FRAGEN ZUM MATERIAL
1. Beantworte zum Forenausschnitt über das Angeln mit Sbiro auf Meerforelle diese Fragen:
(a) Um wie viel Gramm sollen gekaufte Sbiros laut dem Buch "Küstenstrategie auf Meerforellen" schwerer sein als aufgedruckt?
(b) Wie viel wiegen die 20g Gnos von Dingsens tatsächlich?
(c) Welchen Ortsnamen nennt vermesser statt "Nienhagen Dorf"?
2. Schreibe den Forenausschnitt über das Angeln mit Sbiro auf Meerforelle ab seinem letzten Satz weiter.

In dem Buch "Küstenstrategie auf Meerforellen" wird behauptet, die meisten gekauften Sbiros wären ca. 5 Gramm schwerer als aufgedruckt. Gewogen hat das noch keiner, oder?

Rosis Bindestübchen kenn ich natürlich  .


----------



## Dingsens (31. Januar 2014)

*AW: Mit Sbiro auf Mefo*

Nee,nachgewogen hab ich die auch noch nie. |kopfkrat
Allerdings weiß ich,dass meine 20g Gnos real 24g wiegen.

Ich weiß ja nicht,wo du wohnst,wenn du in HRO bist. Aber du solltest wirklich mal über Nienhagen Dorf zum Wasser fahren und in der Angelscheune zwischenstoppen. Er hat dort richtig schöne Fliegen und kann dir auch sagen,mit welchen du zu welcher Jahreszeit am besten fischst.


----------



## vermesser (31. Januar 2014)

*AW: Mit Sbiro auf Mefo*



Dingsens schrieb:


> Aber du solltest wirklich mal über Nienhagen Dorf zum Wasser fahren und in der Angelscheune zwischenstoppen. Er hat dort richtig schöne Fliegen und kann dir auch sagen,mit welchen du zu welcher Jahreszeit am besten fischst.



Lütten Klein.  Du meinst Lichtenhagen Dorf, nicht Nienhagen ne? Je nach Ziel fahr ich da öfter
vorbei  und kauf da auch ein. Da kann ich hin spazieren.

Wenn der da nen Plan hat, werd
ich da mal ran.


----------



## Dingsens (31. Januar 2014)

*AW: Mit Sbiro auf Mefo*

Natürlich,*Lichtenhagen Dorf.!! #q
*Mußt mal bei ihm am Tresen in den Boxen gucken. Er hat zwar nur ne kleine Auswahl,aber dafür effizient auf Mefo ausgelegt.
Nen Blick solltest du schonmal riskieren. Dann hast du zu den ganzen Namen und Bezeichnungen gleich mal die "Hardware" und noch paar Insidertips inklusive. #6


----------



## Sea-Trout (2. Februar 2014)

*AW: Mit Sbiro auf Mefo*



vermesser schrieb:


> Ich bin dieses Wochenende leider nicht an der Küste, aber nächstes. Ich hoffe, daß die Bedingungen gut bleiben und sich das Wasser wieder etwas erwärmt. Dann versuch ich eventuell auch mal mein Glück.

BEREITGESTELLTE DATEN
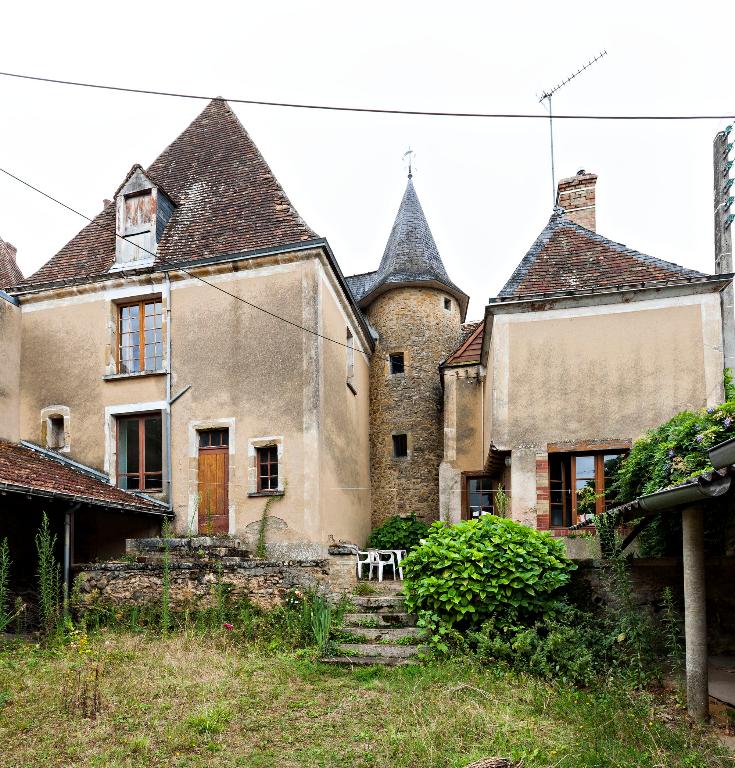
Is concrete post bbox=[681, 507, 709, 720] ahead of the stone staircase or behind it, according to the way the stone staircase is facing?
ahead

GEGEBENE ANTWORTEN
1.
(a) Um ca. 5 Gramm.
(b) 24 g.
(c) Lichtenhagen Dorf.

2.
> 
> Bis zur Hornizeit halte ich vor Ungeduld eh nicht mehr durch  . Mal sehen, wann ich meine Fliegen bekomme, bis nächstes Wochenende klappt das wohl nicht  .
> 
> ...


Hi,

jo das stimmt habe meine auch mal mit der Digiwaage gewogen.Aber nur die schwimmenden warn unreal vom Gewicht her die intermediate nicht.


----------



## vermesser (3. Februar 2014)

*AW: Mit Sbiro auf Mefo*

Wat haltet Ihr davon: http://www.ebay.de/itm/Fliegensorti...elsport_Köder_Futter&var=&hash=item3a89a225f8 ? Da is ja sozusagen von großen Reizmustern bis braun und klein alles bei...zum Einstieg? Bis man weiß, was fischt?


----------



## nxxkxxlxr (3. Februar 2014)

*AW: Mit Sbiro auf Mefo*

Die sehen recht gut aus. Die frage ist, welche materialien hier verbaut wurden. Zu weiche und dünne materialien behalten im wasser nicht ihre form und fallen/kleben im wassser zusammen. wie zum Beispiel die weiße "gandalf".  Das sieht dann nicht wirklich verführerisch aus, wenn du einfach ne weiße schnur durchwasser zupfst ^^. Aber für den preis kann man das schon riskieren und ausprobieren.


----------



## MaikP (3. Februar 2014)

*AW: Mit Sbiro auf Mefo*

Wat haltet Ihr davon: http://www.ebay.de/itm/Fliegensortim...item3a89a225f8 ? Da is ja sozusagen von großen Reizmustern bis braun und klein alles bei...zum Einstieg? Bis man weiß, was fischt?

Kernschrott mit Billighaken aus Dünnblech und nicht mal Preiswert.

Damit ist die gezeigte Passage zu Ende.